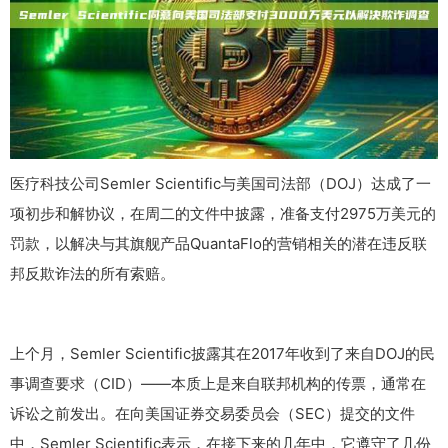
医疗科技公司Semler Scientific与美国司法部（DOJ）达成了一
项初步和解协议，在周二的文件中披露，准备支付2975万美元的
罚款，以解决与其旗舰产品QuantaFlo的营销相关的潜在违反联
邦反欺诈法的所有索赔。
上个月，Semler Scientific披露其在2017年收到了来自DOJ的民
事调查要求（CID）——本质上是来自联邦机构的传票，通常在
诉讼之前发出。在向美国证券交易委员会（SEC）提交的文件
中，Semler Scientific表示，在接下来的几年中，它遵守了几份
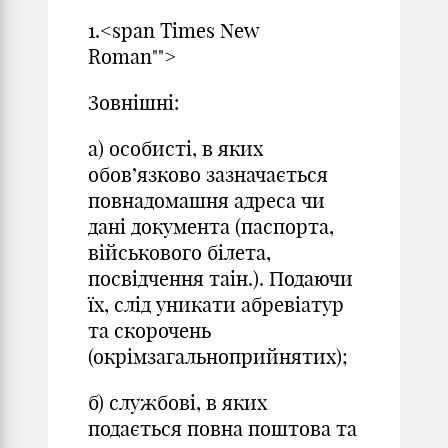
1.<span Times New
Roman"">
Зовнішні:
а) особисті, в яких
обов’язково зазначається
повнадомашня адреса чи
дані документа (паспорта,
військового білета,
посвідчення таін.). Подаючи
їх, слід уникати абревіатур
та скорочень
(окрімзагальноприйнятих);
б) службові, в яких
подається повна поштова та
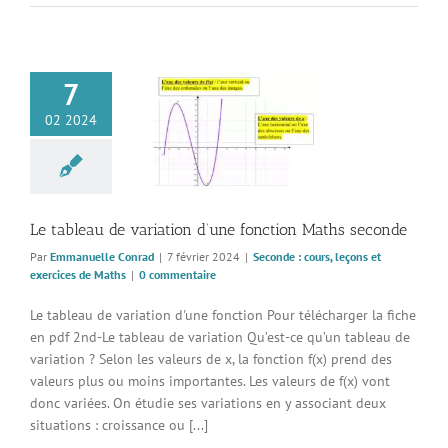
7
leau de variation
02 2024
 fonction Maths
seconde
 : cours, leçons et
cices de Maths
Le tableau de variation d’une fonction Maths seconde
Par
Emmanuelle Conrad
|
7 février 2024
|
Seconde : cours, leçons et
exercices de Maths
|
0 commentaire
Le tableau de variation d'une fonction Pour télécharger la fiche
en pdf 2nd-Le tableau de variation Qu’est-ce qu’un tableau de
variation ? Selon les valeurs de x, la fonction f(x) prend des
valeurs plus ou moins importantes. Les valeurs de f(x) vont
donc variées. On étudie ses variations en y associant deux
situations : croissance ou [...]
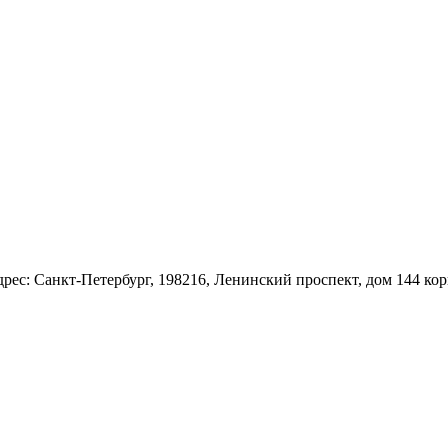
: Санкт-Петербург, 198216, Ленинский проспект, дом 144 корп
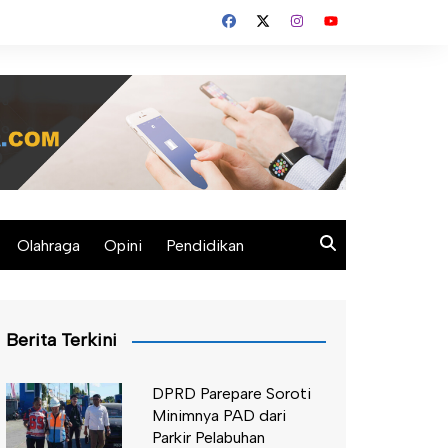
Olahraga
Opini
Pendidikan
Berita Terkini
DPRD Parepare Soroti
Minimnya PAD dari
Parkir Pelabuhan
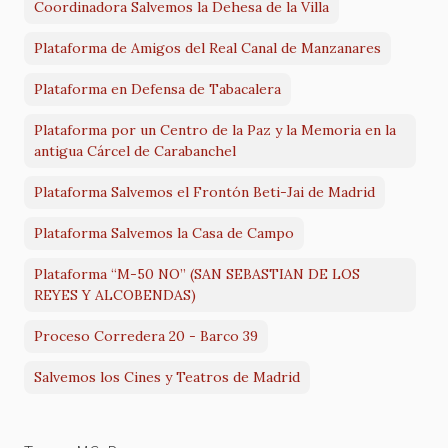
Coordinadora Salvemos la Dehesa de la Villa
Plataforma de Amigos del Real Canal de Manzanares
Plataforma en Defensa de Tabacalera
Plataforma por un Centro de la Paz y la Memoria en la
antigua Cárcel de Carabanchel
Plataforma Salvemos el Frontón Beti-Jai de Madrid
Plataforma Salvemos la Casa de Campo
Plataforma “M-50 NO” (SAN SEBASTIAN DE LOS
REYES Y ALCOBENDAS)
Proceso Corredera 20 - Barco 39
Salvemos los Cines y Teatros de Madrid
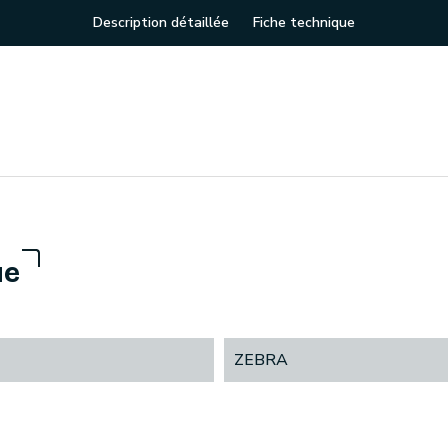
Description détaillée
Fiche technique
ue
ZEBRA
******************************
-- What to produce --
Set down nothing but the lines from the one containing "Salvemos los Cines y Teatros de Madrid" to the final line above, both included, with every picture left out.

-- Completed exercise --
Salvemos los Cines y Teatros de Madrid
Description détaillée
Fiche technique
ue
ZEBRA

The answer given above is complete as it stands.